STATED GOAL: Transcribe each of the lines below character for character, leaving nothing out.

......

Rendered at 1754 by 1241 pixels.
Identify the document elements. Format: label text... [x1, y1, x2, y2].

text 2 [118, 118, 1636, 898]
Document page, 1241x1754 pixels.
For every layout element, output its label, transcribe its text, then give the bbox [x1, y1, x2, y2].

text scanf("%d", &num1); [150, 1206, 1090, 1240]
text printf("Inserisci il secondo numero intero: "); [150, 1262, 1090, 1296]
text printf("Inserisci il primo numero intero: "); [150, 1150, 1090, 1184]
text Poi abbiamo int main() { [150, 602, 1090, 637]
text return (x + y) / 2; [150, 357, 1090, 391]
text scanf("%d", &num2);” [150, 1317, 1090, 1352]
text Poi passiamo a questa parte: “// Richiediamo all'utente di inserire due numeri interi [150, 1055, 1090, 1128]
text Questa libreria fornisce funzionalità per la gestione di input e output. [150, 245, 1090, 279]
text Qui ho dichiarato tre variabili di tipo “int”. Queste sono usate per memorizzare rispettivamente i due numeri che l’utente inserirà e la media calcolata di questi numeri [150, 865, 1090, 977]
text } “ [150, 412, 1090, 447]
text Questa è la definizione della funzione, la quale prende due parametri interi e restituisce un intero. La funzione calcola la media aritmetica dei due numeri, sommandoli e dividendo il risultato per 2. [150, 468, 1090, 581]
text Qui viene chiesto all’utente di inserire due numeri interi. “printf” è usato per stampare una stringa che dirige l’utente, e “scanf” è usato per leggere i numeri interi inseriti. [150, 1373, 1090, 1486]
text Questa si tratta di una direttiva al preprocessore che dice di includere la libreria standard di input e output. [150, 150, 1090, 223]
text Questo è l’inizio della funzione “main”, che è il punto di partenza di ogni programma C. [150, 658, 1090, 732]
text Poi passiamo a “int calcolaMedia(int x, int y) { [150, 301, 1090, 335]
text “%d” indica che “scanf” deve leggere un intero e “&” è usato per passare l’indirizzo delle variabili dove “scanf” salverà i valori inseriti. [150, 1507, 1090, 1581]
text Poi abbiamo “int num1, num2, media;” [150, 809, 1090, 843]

......

ANSWER FOR THIS EXERCISE:
Rendered at 1754 by 1241 pixels.
Identify the document elements. Format: label text... [x1, y1, x2, y2].

text 2 [118, 118, 1636, 898]
Document page, 1241x1754 pixels.
For every layout element, output its label, transcribe its text, then give the bbox [x1, y1, x2, y2].

text scanf("%d", &num1); [150, 1206, 1090, 1240]
text printf("Inserisci il secondo numero intero: "); [150, 1262, 1090, 1296]
text printf("Inserisci il primo numero intero: "); [150, 1150, 1090, 1184]
text Poi abbiamo int main() { [150, 602, 1090, 637]
text return (x + y) / 2; [150, 357, 1090, 391]
text scanf("%d", &num2);” [150, 1317, 1090, 1352]
text Poi passiamo a questa parte: “// Richiediamo all'utente di inserire due numeri interi [150, 1055, 1090, 1128]
text Questa libreria fornisce funzionalità per la gestione di input e output. [150, 245, 1090, 279]
text Qui ho dichiarato tre variabili di tipo “int”. Queste sono usate per memorizzare rispettivamente i due numeri che l’utente inserirà e la media calcolata di questi numeri [150, 865, 1090, 977]
text } “ [150, 412, 1090, 447]
text Questa è la definizione della funzione, la quale prende due parametri interi e restituisce un intero. La funzione calcola la media aritmetica dei due numeri, sommandoli e dividendo il risultato per 2. [150, 468, 1090, 581]
text Qui viene chiesto all’utente di inserire due numeri interi. “printf” è usato per stampare una stringa che dirige l’utente, e “scanf” è usato per leggere i numeri interi inseriti. [150, 1373, 1090, 1486]
text Questa si tratta di una direttiva al preprocessore che dice di includere la libreria standard di input e output. [150, 150, 1090, 223]
text Questo è l’inizio della funzione “main”, che è il punto di partenza di ogni programma C. [150, 658, 1090, 732]
text Poi passiamo a “int calcolaMedia(int x, int y) { [150, 301, 1090, 335]
text “%d” indica che “scanf” deve leggere un intero e “&” è usato per passare l’indirizzo delle variabili dove “scanf” salverà i valori inseriti. [150, 1507, 1090, 1581]
text Poi abbiamo “int num1, num2, media;” [150, 809, 1090, 843]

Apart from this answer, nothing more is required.